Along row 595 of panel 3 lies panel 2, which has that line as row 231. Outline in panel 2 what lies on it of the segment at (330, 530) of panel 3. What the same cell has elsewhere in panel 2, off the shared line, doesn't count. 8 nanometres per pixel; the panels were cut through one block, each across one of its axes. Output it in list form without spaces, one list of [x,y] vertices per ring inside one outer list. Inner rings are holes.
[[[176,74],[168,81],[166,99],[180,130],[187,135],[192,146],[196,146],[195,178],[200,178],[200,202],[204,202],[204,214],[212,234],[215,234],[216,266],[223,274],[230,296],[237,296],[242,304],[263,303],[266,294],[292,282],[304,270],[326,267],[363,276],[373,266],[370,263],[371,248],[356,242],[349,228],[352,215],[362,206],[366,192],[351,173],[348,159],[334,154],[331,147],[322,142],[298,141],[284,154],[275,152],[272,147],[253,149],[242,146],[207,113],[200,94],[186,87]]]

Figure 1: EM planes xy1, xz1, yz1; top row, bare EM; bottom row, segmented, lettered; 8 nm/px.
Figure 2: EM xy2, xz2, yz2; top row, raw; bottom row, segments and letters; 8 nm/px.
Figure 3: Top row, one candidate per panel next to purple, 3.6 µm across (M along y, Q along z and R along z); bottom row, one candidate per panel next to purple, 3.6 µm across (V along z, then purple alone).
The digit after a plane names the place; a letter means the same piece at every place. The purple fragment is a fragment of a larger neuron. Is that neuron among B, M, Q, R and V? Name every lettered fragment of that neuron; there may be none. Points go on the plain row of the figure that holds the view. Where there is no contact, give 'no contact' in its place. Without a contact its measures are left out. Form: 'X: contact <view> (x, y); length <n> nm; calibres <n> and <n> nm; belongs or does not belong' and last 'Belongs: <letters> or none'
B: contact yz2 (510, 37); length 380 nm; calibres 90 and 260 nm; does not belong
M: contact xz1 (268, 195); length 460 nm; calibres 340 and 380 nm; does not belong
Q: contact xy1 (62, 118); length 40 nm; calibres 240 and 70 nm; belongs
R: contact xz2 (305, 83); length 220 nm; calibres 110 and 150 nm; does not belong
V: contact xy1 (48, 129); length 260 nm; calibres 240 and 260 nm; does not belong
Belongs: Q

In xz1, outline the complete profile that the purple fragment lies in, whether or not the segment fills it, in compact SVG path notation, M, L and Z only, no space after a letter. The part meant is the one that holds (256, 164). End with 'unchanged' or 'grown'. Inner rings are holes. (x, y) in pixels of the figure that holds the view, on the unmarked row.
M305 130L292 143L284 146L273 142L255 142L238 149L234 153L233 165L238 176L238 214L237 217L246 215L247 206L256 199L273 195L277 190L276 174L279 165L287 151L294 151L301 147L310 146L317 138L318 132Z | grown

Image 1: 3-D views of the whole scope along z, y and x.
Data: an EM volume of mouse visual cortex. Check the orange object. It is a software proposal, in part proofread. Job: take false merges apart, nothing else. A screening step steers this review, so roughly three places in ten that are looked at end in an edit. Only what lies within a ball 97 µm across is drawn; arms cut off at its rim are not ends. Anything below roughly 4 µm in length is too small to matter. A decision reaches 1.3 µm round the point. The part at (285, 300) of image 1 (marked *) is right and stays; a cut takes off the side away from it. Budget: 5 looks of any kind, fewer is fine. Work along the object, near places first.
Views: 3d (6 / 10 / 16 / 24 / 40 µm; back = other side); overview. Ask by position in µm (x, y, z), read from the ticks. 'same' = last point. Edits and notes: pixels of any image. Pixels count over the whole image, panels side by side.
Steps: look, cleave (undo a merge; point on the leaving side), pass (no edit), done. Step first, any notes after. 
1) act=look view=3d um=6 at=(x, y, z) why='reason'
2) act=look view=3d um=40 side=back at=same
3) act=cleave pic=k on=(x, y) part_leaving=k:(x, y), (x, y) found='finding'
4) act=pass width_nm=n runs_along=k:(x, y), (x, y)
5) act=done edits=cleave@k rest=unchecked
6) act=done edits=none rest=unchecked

########

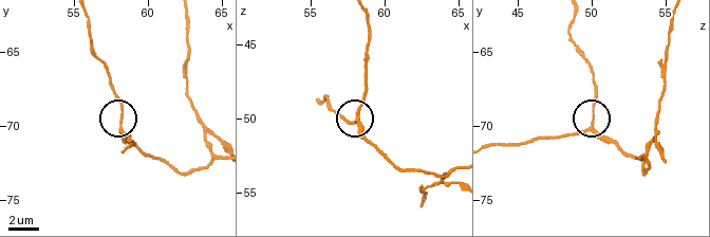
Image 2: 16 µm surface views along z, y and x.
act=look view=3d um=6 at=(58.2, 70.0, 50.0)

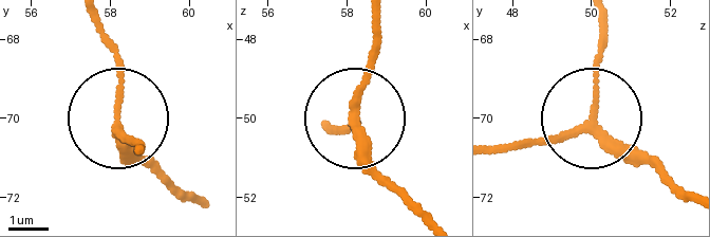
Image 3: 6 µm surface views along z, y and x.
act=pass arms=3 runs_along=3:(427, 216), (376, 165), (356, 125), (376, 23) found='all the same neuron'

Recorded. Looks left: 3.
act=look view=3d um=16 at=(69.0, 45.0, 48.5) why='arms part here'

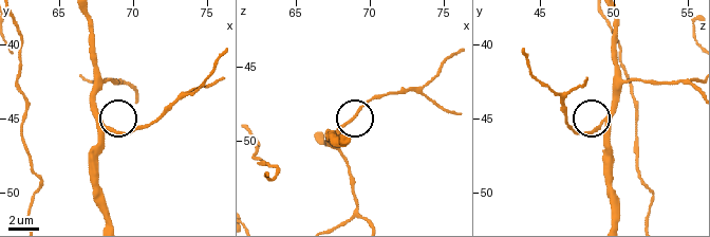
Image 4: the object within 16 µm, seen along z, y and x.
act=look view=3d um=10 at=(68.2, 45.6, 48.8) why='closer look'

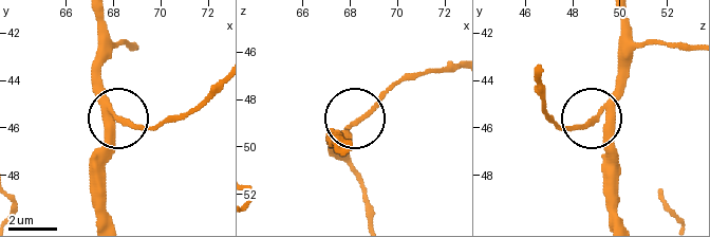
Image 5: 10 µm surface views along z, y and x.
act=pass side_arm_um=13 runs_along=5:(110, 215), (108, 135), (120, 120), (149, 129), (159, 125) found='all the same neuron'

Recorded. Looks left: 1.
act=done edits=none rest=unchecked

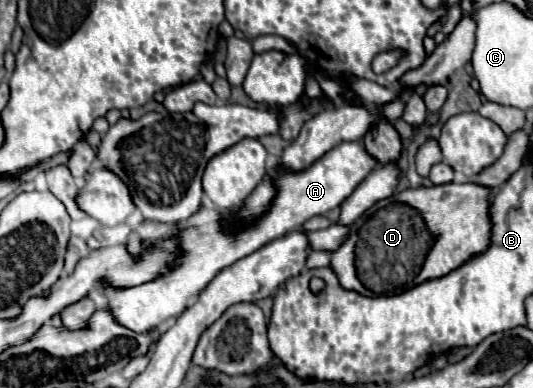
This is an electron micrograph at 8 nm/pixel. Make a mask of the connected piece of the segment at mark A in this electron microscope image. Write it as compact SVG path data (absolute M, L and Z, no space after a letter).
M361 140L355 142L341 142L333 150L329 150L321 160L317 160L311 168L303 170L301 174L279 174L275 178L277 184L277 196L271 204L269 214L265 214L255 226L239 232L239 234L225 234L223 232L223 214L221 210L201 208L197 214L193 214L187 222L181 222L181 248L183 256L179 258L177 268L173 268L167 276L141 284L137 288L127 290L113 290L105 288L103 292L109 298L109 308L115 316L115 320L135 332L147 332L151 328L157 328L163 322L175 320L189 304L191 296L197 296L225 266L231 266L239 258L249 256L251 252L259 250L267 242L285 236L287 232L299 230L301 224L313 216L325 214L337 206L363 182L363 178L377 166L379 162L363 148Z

########

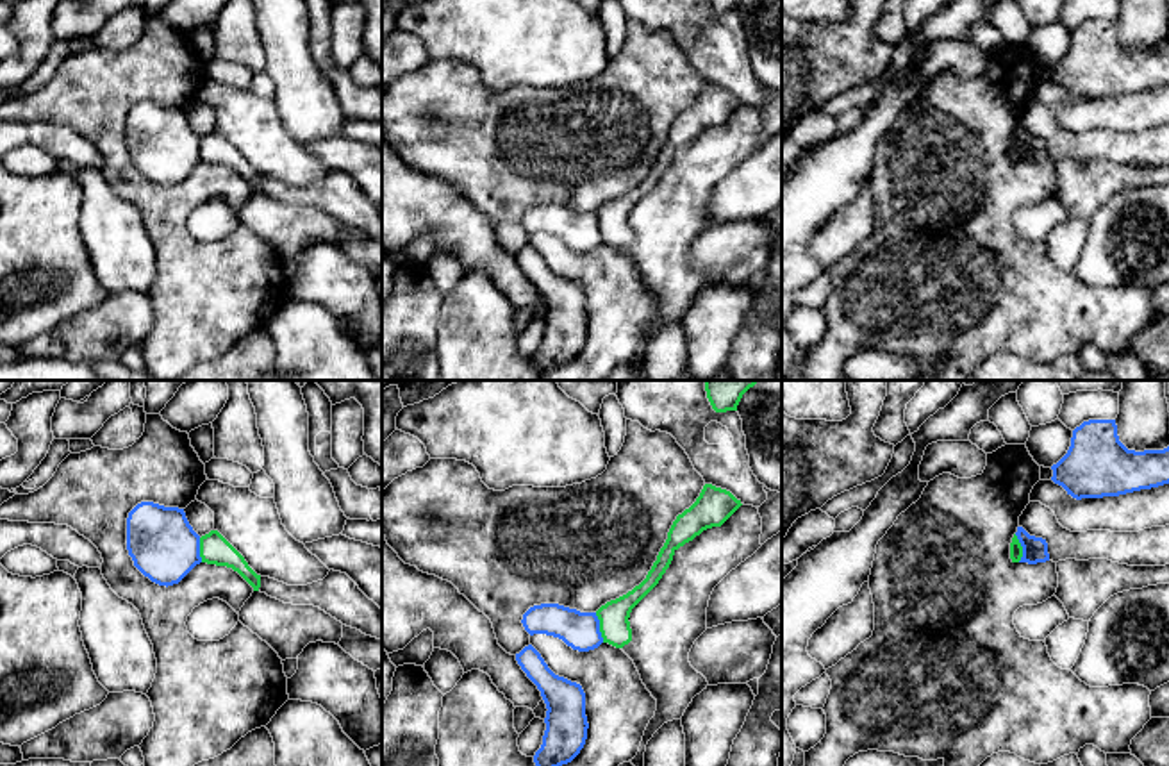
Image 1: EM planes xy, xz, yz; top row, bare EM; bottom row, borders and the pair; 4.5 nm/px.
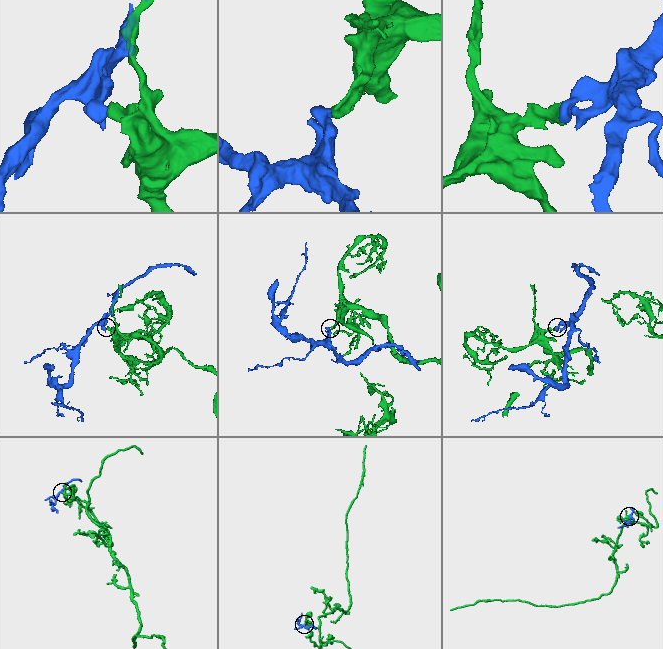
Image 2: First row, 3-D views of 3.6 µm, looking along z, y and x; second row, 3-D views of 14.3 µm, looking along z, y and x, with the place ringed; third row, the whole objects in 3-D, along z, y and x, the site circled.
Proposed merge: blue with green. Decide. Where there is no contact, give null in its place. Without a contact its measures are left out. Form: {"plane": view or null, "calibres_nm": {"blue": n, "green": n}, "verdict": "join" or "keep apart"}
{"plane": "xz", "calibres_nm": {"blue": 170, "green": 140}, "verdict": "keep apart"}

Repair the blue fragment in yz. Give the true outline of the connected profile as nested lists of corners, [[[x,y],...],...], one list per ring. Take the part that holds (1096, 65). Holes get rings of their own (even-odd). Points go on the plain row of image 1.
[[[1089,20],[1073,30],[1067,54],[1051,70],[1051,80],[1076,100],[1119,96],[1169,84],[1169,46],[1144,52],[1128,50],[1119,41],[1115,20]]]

########

**WORK TASK**
Where the listing above has a line with "2) act=look view=3d um=40 side=back at=same", start there, and output every line exactly through the line with "6) act=done edits=none rest=unchecked", which is also included.

**ANSWER BOX**
2) act=look view=3d um=40 side=back at=same
3) act=cleave pic=k on=(x, y) part_leaving=k:(x, y), (x, y) found='finding'
4) act=pass width_nm=n runs_along=k:(x, y), (x, y)
5) act=done edits=cleave@k rest=unchecked
6) act=done edits=none rest=unchecked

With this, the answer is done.